(Data below):
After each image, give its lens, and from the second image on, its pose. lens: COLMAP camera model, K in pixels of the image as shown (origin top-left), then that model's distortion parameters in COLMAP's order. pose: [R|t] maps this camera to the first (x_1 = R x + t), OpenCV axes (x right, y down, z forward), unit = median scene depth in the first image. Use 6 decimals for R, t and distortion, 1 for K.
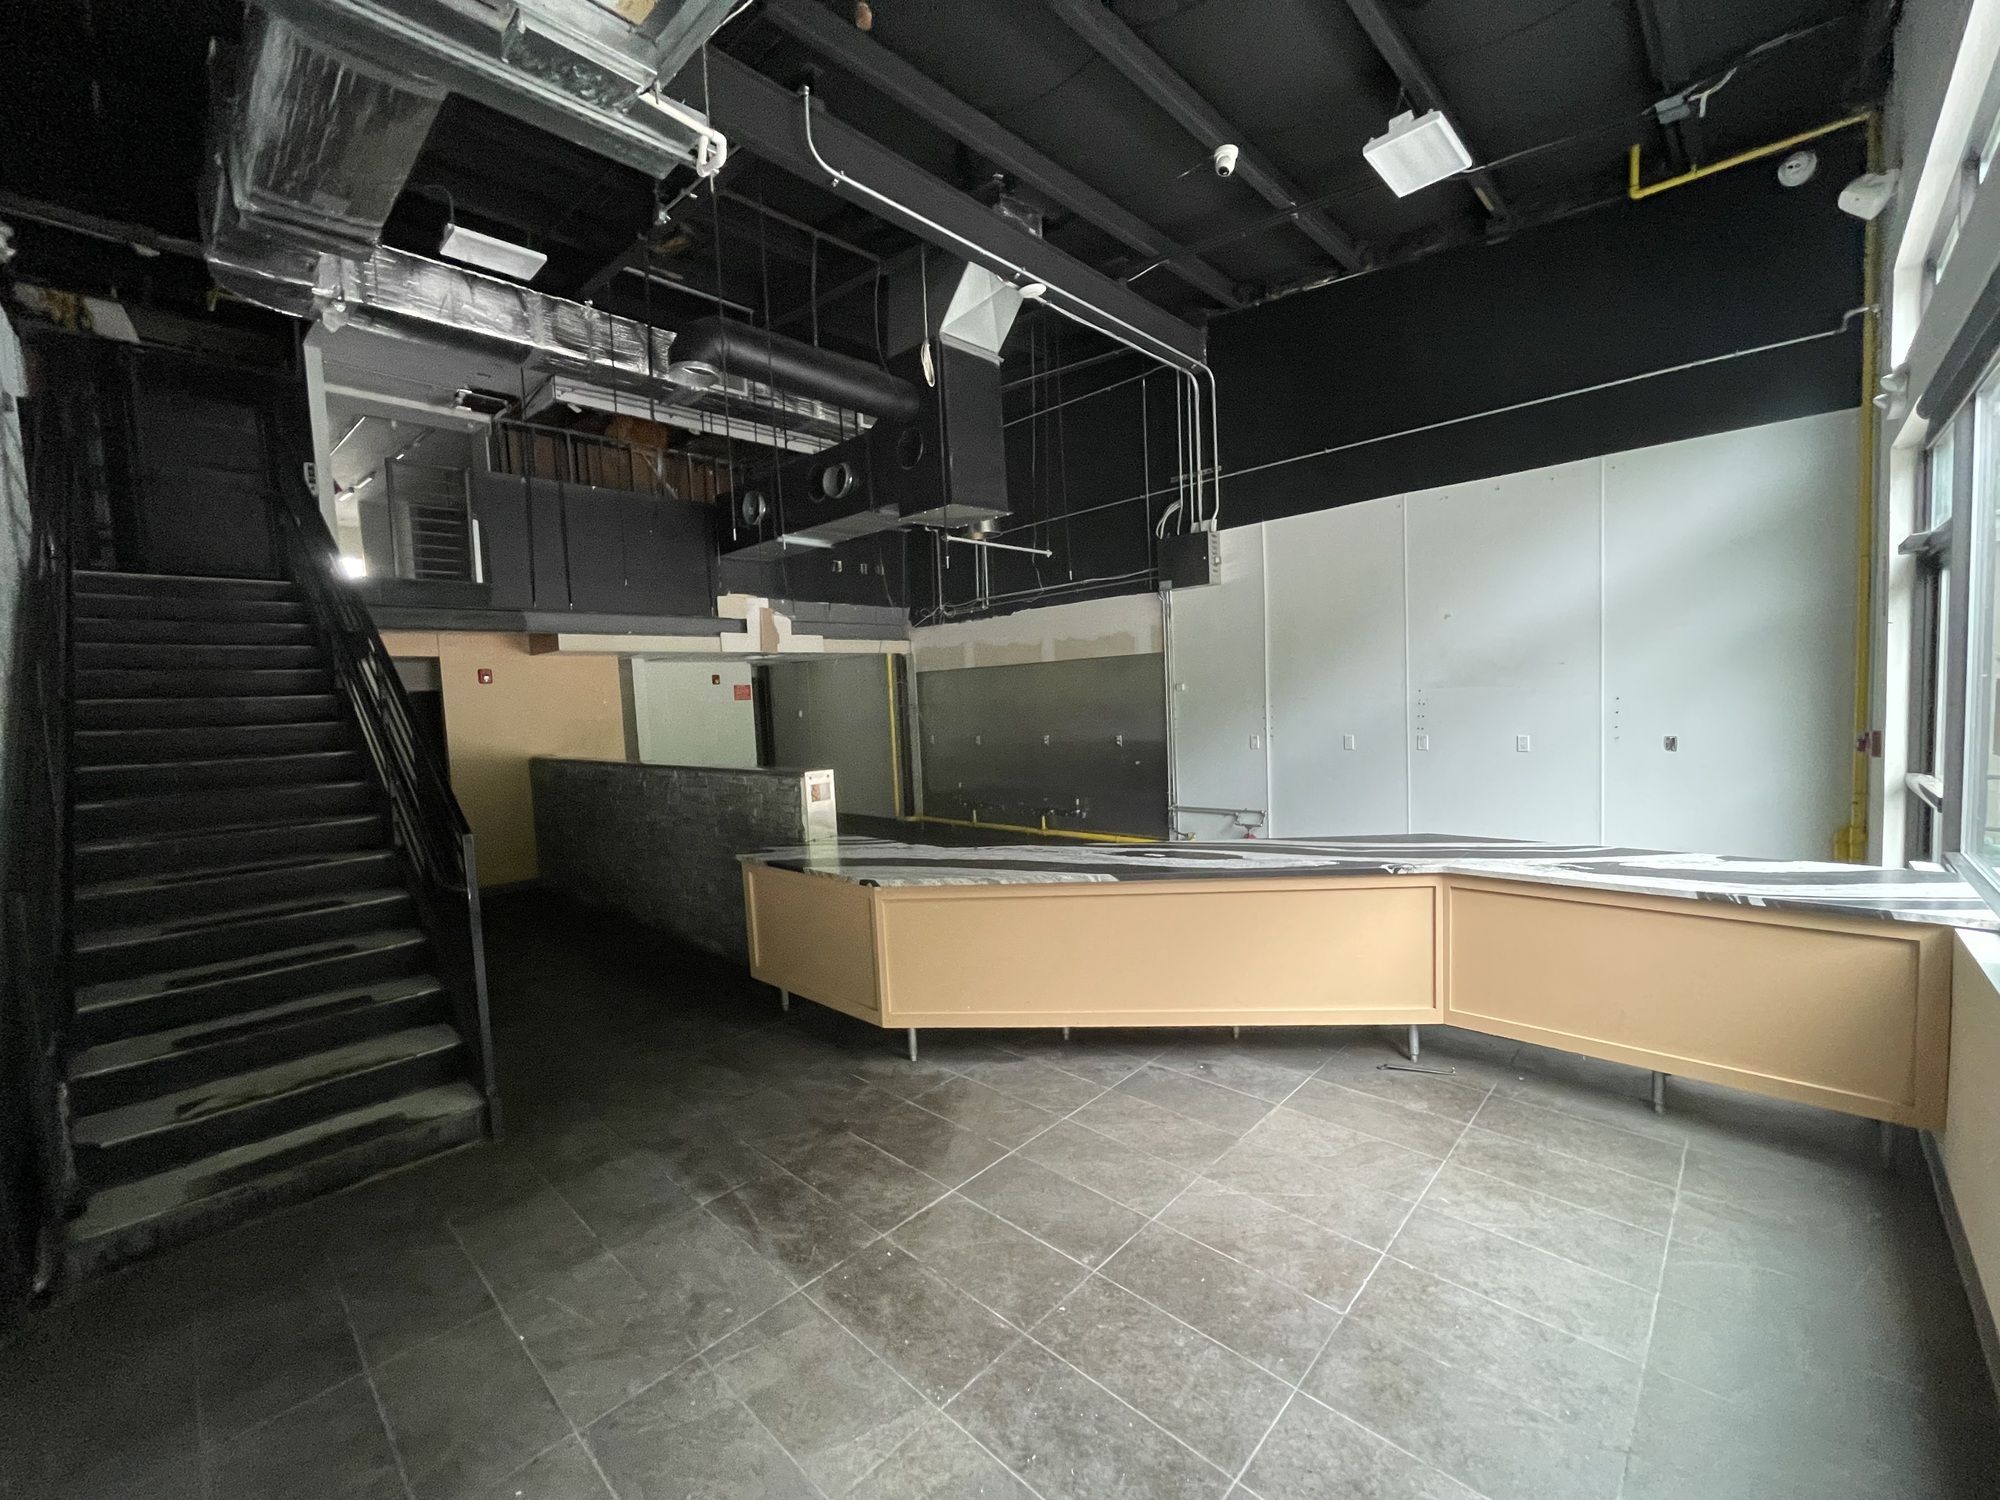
lens RADIAL K [[813.2, 0, 997.9], [0, 813.2, 751.2], [0, 0, 1]] dist [0.001482, 0.000089]
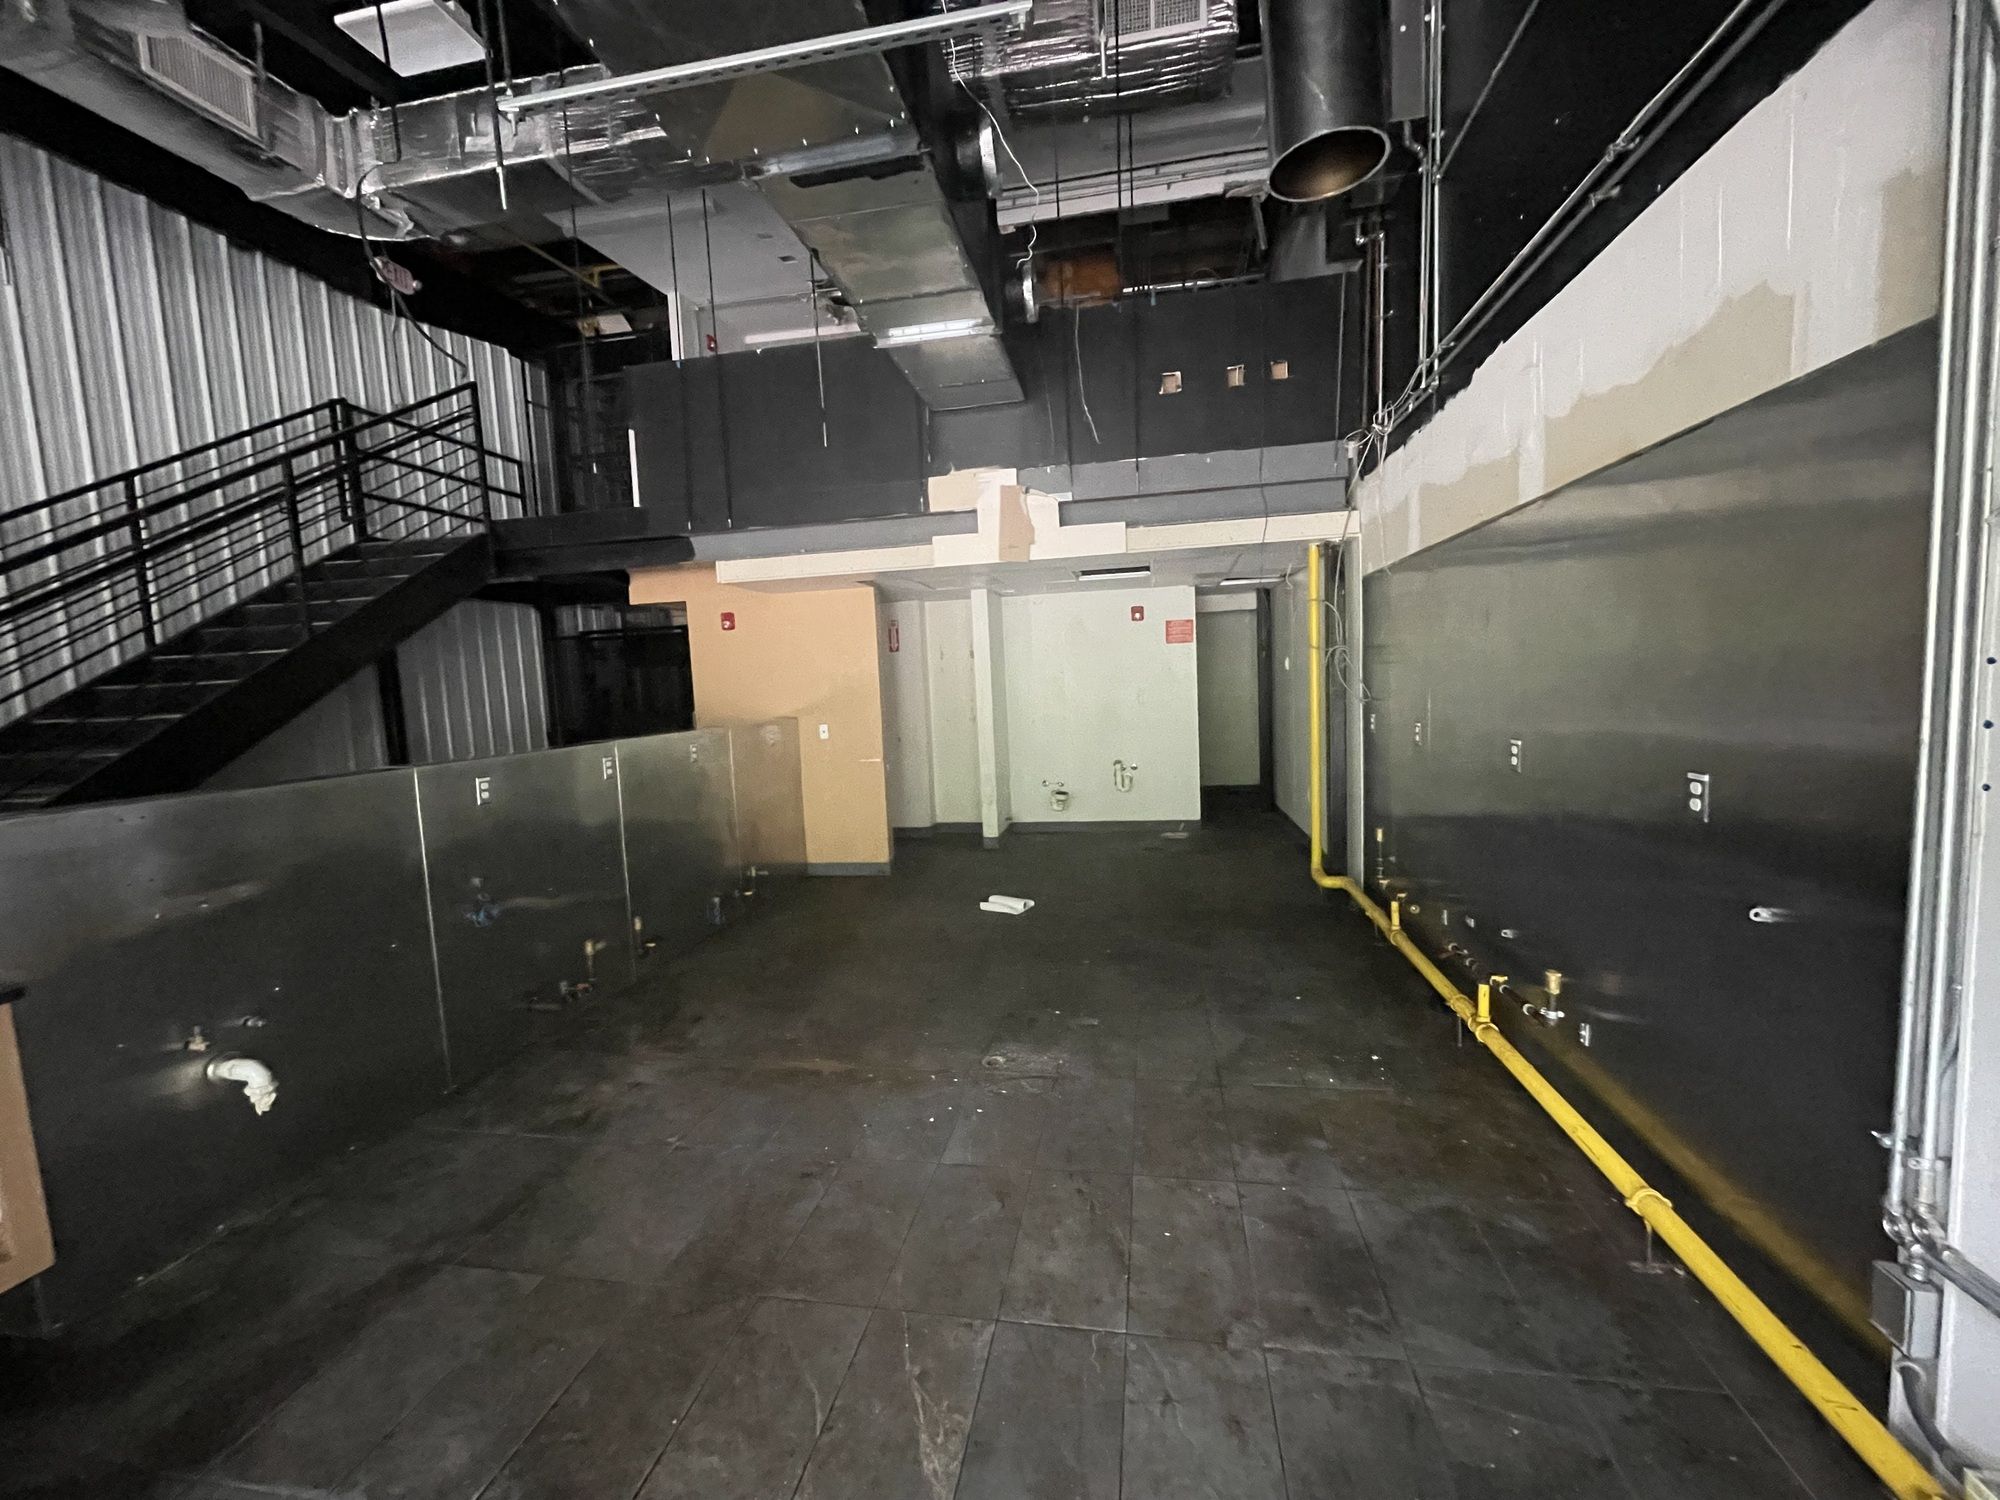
lens RADIAL K [[813.2, 0, 1006.8], [0, 813.2, 749.0], [0, 0, 1]] dist [0.001482, 0.000089]
pose [[0.557888, 0.089376, -0.825090, 0.209458], [-0.032483, 0.995774, 0.085901, -0.036387], [0.829280, -0.021122, 0.558434, 0.651210]]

(Work instruction):
Copy the listing above word for word, leaving out the pictures.

(Your response):
After each image, give its lens, and from the second image on, its pose. lens: COLMAP camera model, K in pixels of the image as shown (origin top-left), then that model's distortion parameters in COLMAP's order. pose: [R|t] maps this camera to the first (x_1 = R x + t), OpenCV axes (x right, y down, z forward), unit = median scene depth in the first image. Use 6 decimals for R, t and distortion, 1 for K.
lens RADIAL K [[813.2, 0, 997.9], [0, 813.2, 751.2], [0, 0, 1]] dist [0.001482, 0.000089]
lens RADIAL K [[813.2, 0, 1006.8], [0, 813.2, 749.0], [0, 0, 1]] dist [0.001482, 0.000089]
pose [[0.557888, 0.089376, -0.825090, 0.209458], [-0.032483, 0.995774, 0.085901, -0.036387], [0.829280, -0.021122, 0.558434, 0.651210]]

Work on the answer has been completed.